To test Sqlg I tested on TinkerPop's ComplexTest.playlistPath() changing the gremlin to have a drop()

    @Test
    public void testDropPlaylist() {
        final TinkerGraph g = TinkerGraph.open();
        Io.Builder<GraphSONIo> builder = GraphSONIo.build(GraphSONVersion.V3_0);
        final GraphReader reader = g.io(builder).reader().create();
        try (final InputStream stream = AbstractGremlinTest.class.getResourceAsStream("/grateful-dead-v3d0.json")) {
            reader.readGraph(stream, g);
        } catch (IOException e) {
            Assert.fail(e.getMessage());
        }
        Traversal<Vertex, Vertex> playListTraversal = getPlaylistPaths(g);
        System.out.println(playListTraversal.toString());
        List<Vertex> vertices = playListTraversal.toList();
        Assert.assertEquals(100, vertices.size());
        System.out.println("counted");
        Traversal<Vertex, Vertex> dropTraversal = getPlaylistPaths(g).drop().drop().iterate();
        System.out.println("done");
    }

    public GraphTraversal<Vertex, Vertex> getPlaylistPaths(Graph graph) {
        return graph.traversal().V().has("name", "Bob_Dylan").in("sungBy").as("a").
repeat(__.out().order().by(Order.shuffle).simplePath().from("a")).
                until(__.out("writtenBy").has("name", "Johnny_Cash")).limit(1).as("b"). repeat(__.out().order().by(Order.shuffle).as("c").simplePath().from("b").to("c")).                 until(__.out("sungBy").has("name", "Grateful_Dead")).limit(100);
    }

The second dropTraversal goes into an infinite loop.
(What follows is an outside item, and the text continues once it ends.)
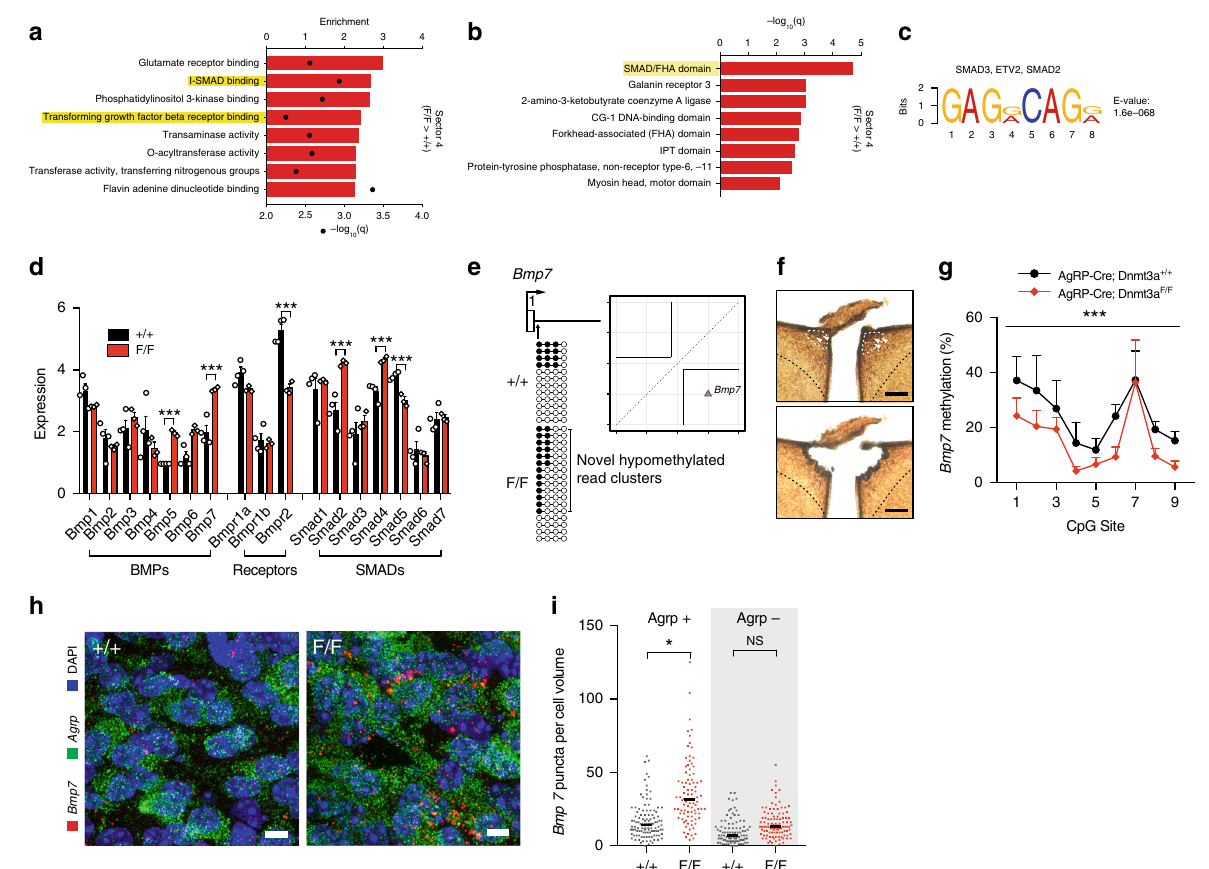
Fig. 5 Reduced Bmp7 methylation and increased expression in AgRP neurons lacking Dnmt3a . a Bins in sector 4 were associated with GO terms related to TGF- β and SMAD signaling. b Genes associated with sector 4 bins were enriched for proteins containing SMAD/FHA domains. c MEME-ChIP analysis shows that a SMAD2 and SMAD3 transcription factor binding motif is enriched among hypermethylated DMRs, suggesting that establishment of hypermethylation in F/F mice is downstream of TGF- β signaling. d Increased expression of bone morphogenetic protein (Bmp) signalers Bmp5 and Bmp7 , as well as downregulation of Bmpr1a and Bmpr2 receptor subunits and altered expression of Smad2, Smad4, and Smad5 . Values represent mean±SEM. e Gene diagram showing location of sector 2 bin in promoter region of Bmp7 . Tanghulu plots of read-level CpG methylation data show clusters of hypomethylated reads unique to F/F neurons. Inset: plot showing location of Bmp7 promoter bin in sector 2. f Representative photomicrograph showing immunohistochemical localization and laser capture microdissection of AgRP neuron-enriched mediobasal ARH. Arrows indicate AgRP neurons (identi fi ed by SynTom immunostaining). White dashed lines indicate AgRP neuron-rich mediobasal ARH boundaries. Black dashed lines indicate ARH neuroanatomical boundaries. Scale bars indicate 100 μ m. g Quantitative bisul fi te pyrosequencing of the Bmp7 promoter region identi fi ed in j (CpG positions 1 – 4) plus 100bp downstream (CpG positions 5 – 9). Linear mixed model analysis indicates signi fi cantly decreased Bmp7 methylation in the AgRP neuron-enriched mediobasal ARH ( + / + − F/F = − 37.1%±4.49, df = 18.3, p = 0.0002). Linear mixed models were calculated using animal ( n = 6 – 8) as a random factor. h Fluorescent in situ hybridization analysis of Agrp and Bmp7 co-expression. Scale bars = 10 μ m. i Linear mixed model analysis of fl uorescent in situ hybridization data shows increased Bmp7 expression in AgRP neurons ( + / + − F/F = − 17.55±6.68, df = 10.07, p = 0.025) but not in non-AgRP cells ( + / + − F/F = − 6.38±6.66, df = 9.89, p = 0.36). Linear mixed models were calculated using animal ( n = 3) as a random factor with n = 90 – 111 cells per condition); * p <0.05, *** p <0.001. Source data for d and g are provided as a Source Data fi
A simpler scenario illustrating the infinite loop,

    @Test
    public void testRepeatDrop() {
        final TinkerGraph g = TinkerGraph.open();
        Vertex a1 = g.addVertex(T.label, "A");
        Vertex b1 = g.addVertex(T.label, "B");
        Vertex c1 = g.addVertex(T.label, "C");
        a1.addEdge("ab", b1);
        b1.addEdge("ba", a1);
        b1.addEdge("bc", c1);

        Vertex a2 = g.addVertex(T.label, "A");
        Vertex b2 = g.addVertex(T.label, "B");
        Vertex c2 = g.addVertex(T.label, "C");
        a2.addEdge("ab", b2);
        b2.addEdge("ba", a2);
        b2.addEdge("bc", c2);

        a1.addEdge("ac", c1);
        a1.addEdge("ac", c2);

        List<Vertex> vertices = g.traversal().withoutStrategies(LazyBarrierStrategy.class)
                .V().hasLabel("A")
                .repeat(__.out("ab", "ba"))
                .until(__.out("bc"))
                .out("bc")
                .in("ac")
                .out("ac")
                .toList();
        Assert.assertEquals(4, vertices.size());
g.traversal().withoutStrategies(LazyBarrierStrategy.class)
                .V().hasLabel("A")
                .repeat(__.out("ab", "ba"))
                .until(__.out("bc"))
                .out("bc")
                .in("ac")
                .out("ac")
                .drop()
                .iterate();
        System.out.println("asdasdasd");
    }

Adding a BarrierStep before drop() resolves the issue but probably this should happen automatically in a strategy? Afraid I can not quite tell what the scenarios are that would cause this issue so not sure if a BarrierStep should always be added or only sometimes.